Academics around the country are embracing the relatively new trend of using trigger warnings to shield students from ideas that might be discomforting or trauma-inducing. These ideas often include topics that touch on “racism, classism, sexism, heterosexism, cissexism, ableism, and other issues of privilege and oppression.”
Though there is some debate surrounding how widespread the use of trigger warnings actually is, a survey conducted last year by the National Coalition Against Censorship found that a majority of educators had used trigger warnings at one time or another.
Similarly, many universities are creating “safe spaces” where students can relax free from ideas that might be stressful or anxiety-inducing. Among these is Brown University, which last year created a room “with cookies, coloring books, bubbles, Play-Doh, calming music, pillows, blankets and a video of frolicking puppies” because a debate on sexual assault was taking place on campus.
Others universities have canceled “controversial” speakers—Condoleezza Rice, George Will, Jason Riley, and Michelle Malkin, among them—under pressure from faculty or students.
Apparently not all universities are on board with this trend. The University of Chicago recently made it clear to its crop of incoming students that academic freedom and inquiry remain pillars at the institution, and that the university does not support “so-called” trigger warnings or offer safe spaces that allow students “to retreat from ideas and perspectives at odds with their own. Here is how the university welcomed its incoming class of 2020:
Welcome and congratulations on your acceptance to the college at the University of Chicago. Earning a place in our community of scholars is no small achievement and we are delighted that you selected Chicago to continue your intellectual journey.

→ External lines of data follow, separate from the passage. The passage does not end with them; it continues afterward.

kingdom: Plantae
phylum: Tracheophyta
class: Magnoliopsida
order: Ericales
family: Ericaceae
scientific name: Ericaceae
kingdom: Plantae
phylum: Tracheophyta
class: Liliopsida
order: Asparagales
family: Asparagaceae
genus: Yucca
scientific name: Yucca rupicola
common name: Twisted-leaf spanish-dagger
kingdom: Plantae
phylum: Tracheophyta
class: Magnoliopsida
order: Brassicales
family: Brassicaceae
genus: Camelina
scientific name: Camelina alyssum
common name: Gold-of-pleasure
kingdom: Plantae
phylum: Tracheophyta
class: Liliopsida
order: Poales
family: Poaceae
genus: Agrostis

Once here you will discover that one of the University of Chicago’s defining characteristics is our commitment to freedom of inquiry and expression. … Members of our community are encouraged to speak, write, listen, challenge, and learn, without fear of censorship. Civility and mutual respect are vital to all of us, and freedom of expression does not mean the freedom to harass or threaten others. You will find that we expect members of our community to be engaged in rigorous debate, discussion, and even disagreement. At times this may challenge you and even cause discomfort.
And then, the coup de grace:
Our commitment to academic freedom means that we do not support so called ‘trigger warnings,’ we do not cancel invited speakers because their topics might prove controversial, and we do not condone the creation of intellectual ‘safe spaces’ where individuals can retreat from ideas and perspectives at odds with their own.